Quotenfrau? Da steh‘ ich drüber!


Gegner der Frauenquote sagen, niemand wolle eine Quotenfrau sein. Doch Karrierefrauen wollen nicht geliebt werden, sie wollen nach oben.

Immer, wenn über das Thema Frauenquote diskutiert wird, werden reflexartig dieselben Argumente in Stellung gebracht.

Wie kaum eine andere Diskussion folgt die Quotendebatte den immer gleichen Mustern. In der Tendenz lässt sich das so zusammenfassen:
Je männlicher und wertkonservativer ein Milieu ist, desto mehr wird die Quote abgelehnt. Während ein höherer Frauenanteil und eine eher wertprogressive Orientierung einer Gruppe auf eine Pro-Quoten-Orientierung hindeuten.
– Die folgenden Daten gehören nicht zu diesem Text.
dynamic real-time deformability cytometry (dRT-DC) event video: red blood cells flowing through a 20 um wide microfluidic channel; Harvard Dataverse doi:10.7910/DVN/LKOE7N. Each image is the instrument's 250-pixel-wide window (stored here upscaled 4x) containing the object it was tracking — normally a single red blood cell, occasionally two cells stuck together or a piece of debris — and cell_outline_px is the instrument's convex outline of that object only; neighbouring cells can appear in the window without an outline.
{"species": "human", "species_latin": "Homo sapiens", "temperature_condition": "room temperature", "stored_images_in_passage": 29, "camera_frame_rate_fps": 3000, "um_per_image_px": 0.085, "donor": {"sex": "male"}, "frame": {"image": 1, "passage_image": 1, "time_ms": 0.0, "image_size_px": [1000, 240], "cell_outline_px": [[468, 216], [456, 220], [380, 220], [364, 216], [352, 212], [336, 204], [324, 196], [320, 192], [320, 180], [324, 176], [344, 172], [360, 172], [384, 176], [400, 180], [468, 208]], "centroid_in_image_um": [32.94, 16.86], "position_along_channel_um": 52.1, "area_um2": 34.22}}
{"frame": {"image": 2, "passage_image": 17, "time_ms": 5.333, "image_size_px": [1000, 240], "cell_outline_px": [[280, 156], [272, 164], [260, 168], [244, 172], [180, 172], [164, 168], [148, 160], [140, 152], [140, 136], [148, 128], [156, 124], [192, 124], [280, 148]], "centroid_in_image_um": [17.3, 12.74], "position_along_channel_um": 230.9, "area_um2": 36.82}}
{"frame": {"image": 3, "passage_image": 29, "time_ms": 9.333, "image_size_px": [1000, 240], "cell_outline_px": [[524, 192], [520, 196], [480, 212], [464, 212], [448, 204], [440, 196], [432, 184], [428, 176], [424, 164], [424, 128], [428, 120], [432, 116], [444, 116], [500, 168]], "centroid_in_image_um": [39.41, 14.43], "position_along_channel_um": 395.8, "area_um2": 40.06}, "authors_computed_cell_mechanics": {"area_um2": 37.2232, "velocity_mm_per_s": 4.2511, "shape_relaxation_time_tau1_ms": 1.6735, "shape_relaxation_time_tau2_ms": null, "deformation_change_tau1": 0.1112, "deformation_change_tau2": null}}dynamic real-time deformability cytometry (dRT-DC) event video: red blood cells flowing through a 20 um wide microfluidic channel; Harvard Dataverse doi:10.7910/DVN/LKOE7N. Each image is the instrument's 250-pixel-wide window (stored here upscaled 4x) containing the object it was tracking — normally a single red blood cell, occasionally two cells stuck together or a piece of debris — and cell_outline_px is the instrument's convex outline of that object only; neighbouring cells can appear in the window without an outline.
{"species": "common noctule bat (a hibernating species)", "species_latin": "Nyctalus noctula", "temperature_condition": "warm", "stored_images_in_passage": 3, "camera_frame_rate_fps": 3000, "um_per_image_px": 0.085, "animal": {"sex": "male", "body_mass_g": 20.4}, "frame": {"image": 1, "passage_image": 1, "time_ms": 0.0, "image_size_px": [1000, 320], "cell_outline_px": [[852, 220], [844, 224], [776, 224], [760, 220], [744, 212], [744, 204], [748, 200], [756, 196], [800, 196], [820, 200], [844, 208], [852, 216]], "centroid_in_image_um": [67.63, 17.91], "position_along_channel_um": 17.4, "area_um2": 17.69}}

Die Argumente bleiben immer dieselben: Eine Quote sei unnötig, heisst es bei den Gegnern, ungerecht und teuer. Sie würde Geschlecht über Qualifikation stellen und sei deshalb schlecht für den Wettbewerb. Die Befürworter argumentieren, es sei naiv, darauf zu hoffen, dass sich der Frauenanteil von selber erhöhe, und es dauere zu lange. Sie zitieren Studien, wonach gemischte Teams innovativer seien und eine Frauenquote deshalb langfristig einen Cash-in bringe.

Doch die Demarkationslinie zwischen Gegnern und Befürworterinnen läuft mitnichten nur durch die Geschlechter Gräben. Auch Männer machen sich für die Quote stark, und auch Frauen äussern sich gegen eine Quote. Letzteres Faktum ist besonders interessant. Das weibliche Selbstverständnis führt zu einigen Missverständnissen. 
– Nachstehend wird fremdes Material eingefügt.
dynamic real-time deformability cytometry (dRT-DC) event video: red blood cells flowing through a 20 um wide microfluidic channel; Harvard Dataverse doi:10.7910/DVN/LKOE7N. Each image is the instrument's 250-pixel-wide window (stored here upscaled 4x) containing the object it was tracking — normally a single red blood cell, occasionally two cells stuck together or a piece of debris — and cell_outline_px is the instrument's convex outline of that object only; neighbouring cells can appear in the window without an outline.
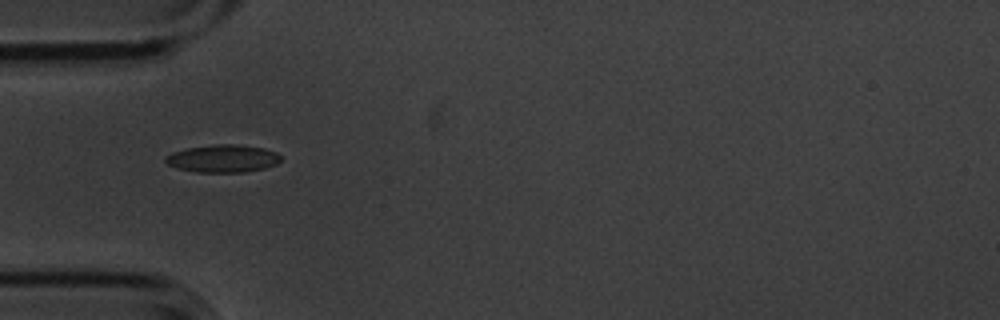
{"species": "common noctule bat (a hibernating species)", "species_latin": "Nyctalus noctula", "temperature_condition": "cold", "stored_images_in_passage": 3, "camera_frame_rate_fps": 3000, "um_per_image_px": 0.085, "animal": {"sex": "male", "body_mass_g": 20.1, "forearm_length_mm": 53.5}, "frame": {"image": 1, "passage_image": 2, "time_ms": 0.333, "image_size_px": [1000, 320], "cell_outline_px": [[280, 160], [276, 164], [264, 168], [244, 172], [196, 172], [176, 168], [168, 164], [164, 160], [164, 156], [172, 152], [188, 148], [216, 144], [236, 144], [264, 148], [276, 152], [280, 156]], "centroid_in_image_um": [18.91, 13.47], "position_along_channel_um": 66.1, "area_um2": 18.55}}
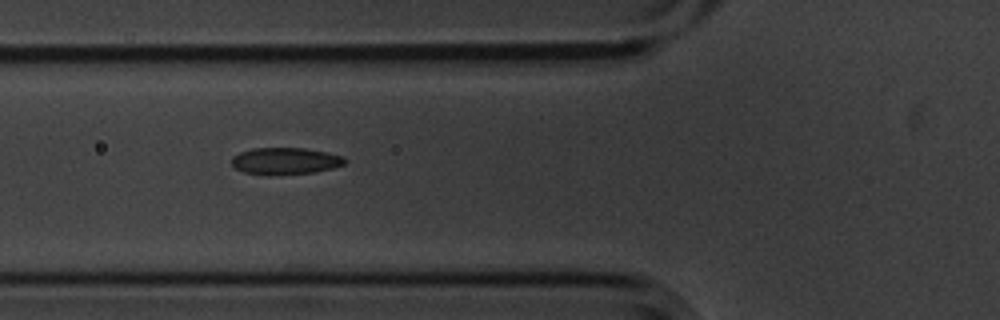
{"frame": {"image": 2, "passage_image": 3, "time_ms": 0.667, "image_size_px": [1000, 320], "cell_outline_px": [[348, 160], [344, 164], [332, 168], [316, 172], [244, 172], [236, 168], [232, 164], [232, 156], [240, 152], [252, 148], [304, 148], [328, 152], [344, 156]], "centroid_in_image_um": [24.32, 13.62], "position_along_channel_um": 101.5, "area_um2": 16.94}}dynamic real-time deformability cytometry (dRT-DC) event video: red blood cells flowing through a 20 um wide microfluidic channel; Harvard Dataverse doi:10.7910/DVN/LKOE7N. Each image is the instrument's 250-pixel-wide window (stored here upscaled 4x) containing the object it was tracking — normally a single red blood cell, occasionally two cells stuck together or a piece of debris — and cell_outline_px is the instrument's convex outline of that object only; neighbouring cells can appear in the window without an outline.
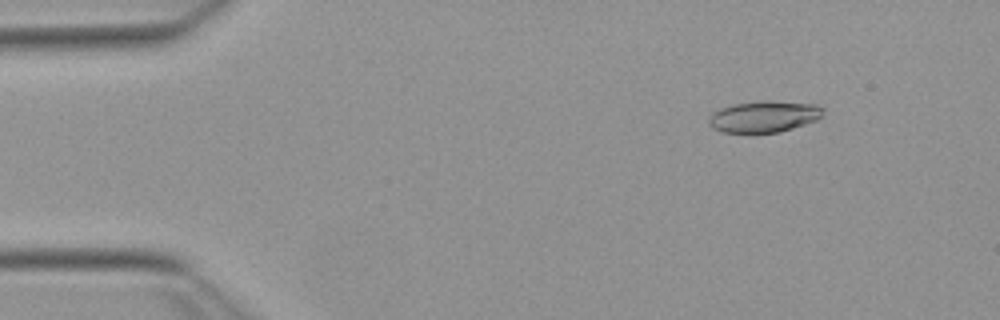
{"species": "Egyptian fruit bat (a non-hibernating species)", "species_latin": "Rousettus aegyptiacus", "temperature_condition": "warm", "stored_images_in_passage": 49, "camera_frame_rate_fps": 3000, "um_per_image_px": 0.085, "animal": {"sex": "female"}, "frame": {"image": 1, "passage_image": 2, "time_ms": 0.333, "image_size_px": [1000, 320], "cell_outline_px": [[824, 116], [816, 120], [780, 132], [724, 132], [712, 128], [708, 124], [708, 120], [712, 112], [720, 108], [732, 104], [756, 100], [768, 100], [816, 104], [824, 108]], "centroid_in_image_um": [64.94, 9.88], "position_along_channel_um": 20.1, "area_um2": 21.15}}
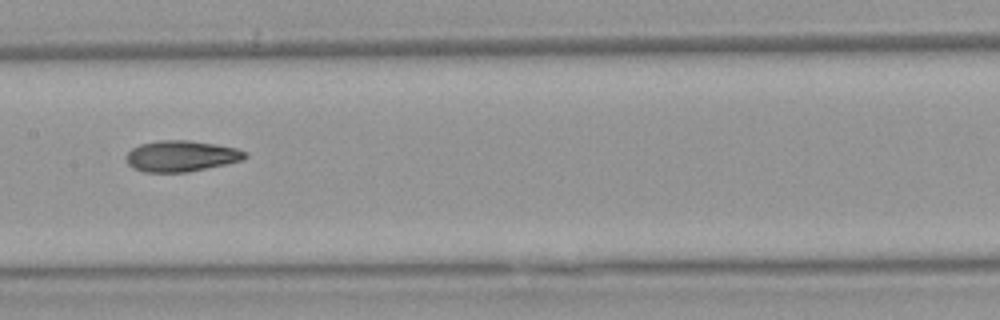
{"frame": {"image": 2, "passage_image": 22, "time_ms": 7.0, "image_size_px": [1000, 320], "cell_outline_px": [[248, 156], [240, 160], [224, 164], [188, 172], [144, 172], [132, 168], [128, 164], [124, 156], [132, 148], [140, 144], [160, 140], [188, 140], [236, 148], [248, 152]], "centroid_in_image_um": [15.35, 13.27], "position_along_channel_um": 192.0, "area_um2": 21.39}}
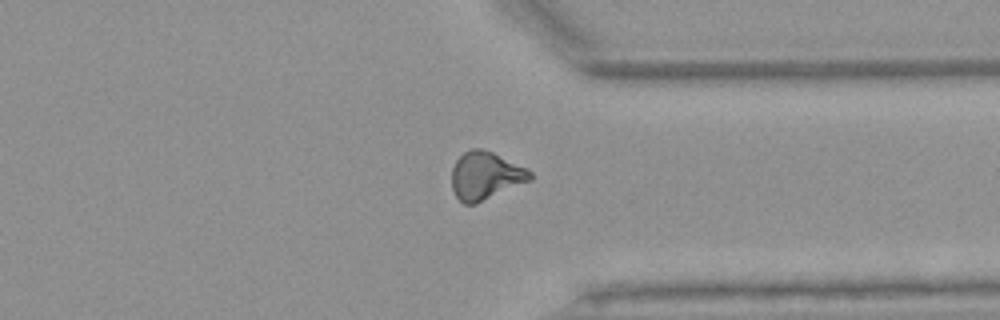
{"frame": {"image": 3, "passage_image": 36, "time_ms": 11.667, "image_size_px": [1000, 320], "cell_outline_px": [[532, 180], [476, 204], [464, 204], [456, 196], [452, 188], [452, 168], [456, 160], [464, 152], [472, 148], [480, 148], [492, 152], [532, 172]], "centroid_in_image_um": [41.25, 14.95], "position_along_channel_um": 370.2, "area_um2": 21.68}, "authors_computed_cell_mechanics": {"area_um2": 21.2704, "velocity_mm_per_s": 3.8677, "shape_relaxation_time_tau1_ms": null, "shape_relaxation_time_tau2_ms": 2.2951, "deformation_change_tau1": null, "deformation_change_tau2": 0.0966}}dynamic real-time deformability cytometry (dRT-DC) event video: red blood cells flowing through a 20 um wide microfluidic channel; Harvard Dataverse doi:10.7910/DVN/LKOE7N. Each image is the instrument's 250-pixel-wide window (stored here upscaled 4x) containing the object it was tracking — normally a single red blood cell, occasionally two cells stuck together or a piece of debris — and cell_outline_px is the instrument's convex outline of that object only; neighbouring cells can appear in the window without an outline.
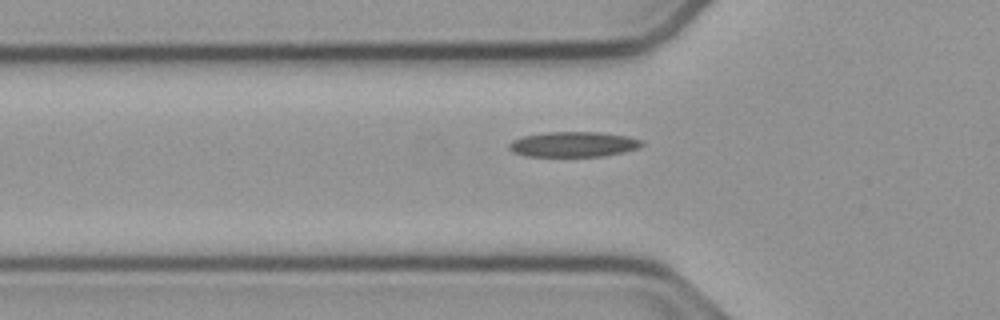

Erstens geht es bei beruflichen Fragen nicht um Gefühle. Es geht nicht darum, ob man geliebt wird oder nicht, und es geht auch nicht so sehr um die Leistung, die man erbracht hat, sondern darum, ob man die Möglichkeit bekommt, die eigenen Ziele zu erreichen.

Zweitens wird insinuiert, dass die sogenannten Quotenfrauen automatisch schlechter qualifiziert seien – wo doch die wachsende Zahl von Studienabgängerinnen darauf hindeutet, dass es mindestens so viele gleich qualifizierte Frauen geben muss wie Männer.

Es sind genau diese Ängste, diese Scheu vor der Konkurrenz und dem eigenen Anspruch, die dazu führen, dass Frauen sich weniger zutrauen und dass sie in Bewerbungsgesprächen auch weniger bestimmt auftreten als Männer. Eine gesetzlich vorgeschriebene Frauenquote ist keine Ideallösung. Aber sie könnte genau diese Situation entschärfen und den Frauen das Selbstvertrauen geben, Führungsposten für sich einzufordern. Allerdings gilt es zu bedenken, dass trotz Quoten auch flankierende Massnahmen ergriffen werden müssen. Etwa Strukturen, die es Frauen erlauben, Beruf und Familie zu vereinbaren. Denn Frauen können nicht direkt in Führungsetagen implantiert, sondern müssen zuerst durchs mittlere Management geschleust werden. Das ist nur möglich, wenn die Vereinbarkeitsfrage angepackt wird.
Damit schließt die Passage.